ABSTRACT

An analysis of French and Romance clitic pronominal constructions in simple clauses is proposed, reconciling the two dominant approaches on this topic. This analysis treats them as involving both movement and base-generation and, as part of a larger research program, assimilates the syntax of clitics to that of other functional heads. Accordingly, a clitic is analyzed as heading its own projection and as licensing in its specifier a particular property of a designated argument agreeing with it in the relevant features (person, number, gender, Case, etc.). It is further argued that clitics subdivide into two types. The first type (such as French en or le) assimilates to such functional heads as [+wh] complementizers or [+negative] heads licensing certain operator-like properties (e.g., wh or negative quantifiers).

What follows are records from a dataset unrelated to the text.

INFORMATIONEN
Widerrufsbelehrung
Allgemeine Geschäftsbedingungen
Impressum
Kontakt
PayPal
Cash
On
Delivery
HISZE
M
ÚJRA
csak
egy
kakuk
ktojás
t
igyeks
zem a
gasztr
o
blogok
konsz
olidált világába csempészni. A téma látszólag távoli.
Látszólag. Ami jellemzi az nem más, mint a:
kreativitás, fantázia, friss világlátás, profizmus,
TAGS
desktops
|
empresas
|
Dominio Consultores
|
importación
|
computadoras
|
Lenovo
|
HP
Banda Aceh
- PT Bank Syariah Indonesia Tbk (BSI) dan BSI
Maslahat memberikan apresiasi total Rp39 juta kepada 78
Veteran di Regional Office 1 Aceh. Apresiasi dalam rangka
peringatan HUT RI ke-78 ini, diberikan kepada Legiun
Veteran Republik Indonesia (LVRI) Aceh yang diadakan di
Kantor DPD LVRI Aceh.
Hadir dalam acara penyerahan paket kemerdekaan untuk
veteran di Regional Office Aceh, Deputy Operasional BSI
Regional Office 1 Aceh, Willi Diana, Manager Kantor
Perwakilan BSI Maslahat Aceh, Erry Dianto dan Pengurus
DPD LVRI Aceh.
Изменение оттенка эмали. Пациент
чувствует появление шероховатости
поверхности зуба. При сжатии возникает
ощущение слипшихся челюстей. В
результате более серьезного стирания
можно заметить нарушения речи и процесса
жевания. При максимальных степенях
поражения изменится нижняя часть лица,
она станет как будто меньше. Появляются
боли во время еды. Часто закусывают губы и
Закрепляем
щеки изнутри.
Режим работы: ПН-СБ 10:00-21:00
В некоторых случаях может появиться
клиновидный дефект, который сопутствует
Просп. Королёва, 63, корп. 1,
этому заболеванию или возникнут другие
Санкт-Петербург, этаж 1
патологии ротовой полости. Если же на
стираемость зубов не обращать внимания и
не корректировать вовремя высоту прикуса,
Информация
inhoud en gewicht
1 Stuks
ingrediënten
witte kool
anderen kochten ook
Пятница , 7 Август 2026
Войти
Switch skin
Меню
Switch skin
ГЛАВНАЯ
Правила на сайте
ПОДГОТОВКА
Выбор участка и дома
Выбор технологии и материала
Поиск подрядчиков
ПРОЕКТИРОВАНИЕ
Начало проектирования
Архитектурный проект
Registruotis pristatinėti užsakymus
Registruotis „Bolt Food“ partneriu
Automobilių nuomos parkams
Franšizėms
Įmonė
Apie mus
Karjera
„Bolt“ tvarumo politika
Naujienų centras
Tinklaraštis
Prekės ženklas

We show that (some) Germanic Scrambling is fundamentally similar to these clitic constructions. This leads us to postulate that the operator-like property these clitics license is specificity in DPs as has often been proposed, but that reciprocally the specificity of some DPs must be licensed in similar clitic-like configurations. In essence, this comes down to assimilating pronouns to bare operators (like bare wh-phrases who, what, why), and specific DPs to non-bare operators with operator determiners (like which book, what reason, etc.). The second type of clitics, such as French lui, are not linked to specificity. We suggest that these clitics should be analyzed as pure agreement, analogous to AGRO or AGRS, presumably responsible for Case assignment (here dative, i.e., AGRIO).